• _PASSAGE TO READ_
┌──
You have netting around there.

- I have netting.

I'm capturing hearts and minds

with my net.

- Are you planning to edit

the boat at all?

- I feel like it's got

a really futuristic feel to it

with, you know...

- The metallic.

- The metallic and the square,

like,

faux sequin and all that.

- I can't wait to see it

on the runway.

- I'll be there.

- All right, Chad.

You get back to work,

Lady Chad-erly.

- All right, bye.

- Bye.

- Well, well, well, Willam.

- It's starship Willam.

- Wow.

- In your book you had a quote

that said,

"Even when I was down,

"I treated myself as

a star.

And eventually, the rest of

the world would catch up."

And I wrote that on my little

binder in eighth grade.

I've adopted that theory too.

I've always treated myself like

a star and just knew it was

gonna happen.

- We got on your case last week

about being more vulnerable, and

that story's very vulnerable.

And what do you plan on wearing

if anything?

- Do you remember that episode

of Sex and the City

where Carrie

fell down on the runway?

- Yes.

- Dolce & Gabbana coat.

Oh, well, look who's got it.

- Is that the exact one?

- It's not the one she wore.

- I see.

- Because, you know, she's so

much bigger than me.

- [laughs]

I'm gonna let you get back

to work here.

Bye.

London, Paris, Milan.

- Hi, Ru.

- So tell me about this boat.
└──
• _GIVEN INFORMATION_
┌──
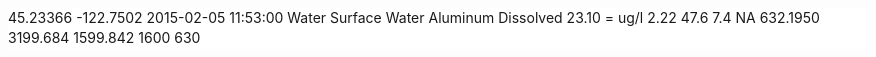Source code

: </td>
<td style="text-align:right;">
45.23366
</td>
<td style="text-align:right;">
-122.7502
</td>
<td style="text-align:left;">
2015-02-05
</td>
<td style="text-align:left;">
11:53:00
</td>
<td style="text-align:left;">
Water
</td>
<td style="text-align:left;">
Surface Water
</td>
<td style="text-align:left;">
Aluminum
</td>
<td style="text-align:left;">
Dissolved
</td>
<td style="text-align:right;">
23.10
</td>
<td style="text-align:left;">
=
</td>
<td style="text-align:left;">
ug/l
</td>
<td style="text-align:right;">
2.22
</td>
<td style="text-align:right;">
47.6
</td>
<td style="text-align:right;">
7.4
</td>
<td style="text-align:left;">
NA
</td>
<td style="text-align:right;">
632.1950
</td>
<td style="text-align:right;">
3199.684
</td>
<td style="text-align:right;">
1599.842
</td>
<td style="text-align:right;">
1600
</td>
<td style="text-align:right;">
630
</td>
<td style="text-align:left;">
</td>
</tr>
└──
• _TO DO_
• A. Duplicate the passage of the transcript between "I've adopted that" and "story's very vulnerable.", inclusive.
• B. According to the transcript, why does the boat outfit feel futuristic?
• C. In the transcript, which label is named for the coat from the Sex and the City episode where Carrie fell on the runway?
You can set the listing aside; nothing here depends on it.

• _RESULTS IN ORDER_
• A.
I've adopted that theory too.

I've always treated myself like

a star and just knew it was

gonna happen.

- We got on your case last week

about being more vulnerable, and

that story's very vulnerable.

• B. The boat outfit feels futuristic because of its metallic look and its square faux sequins.

• C. Dolce & Gabbana.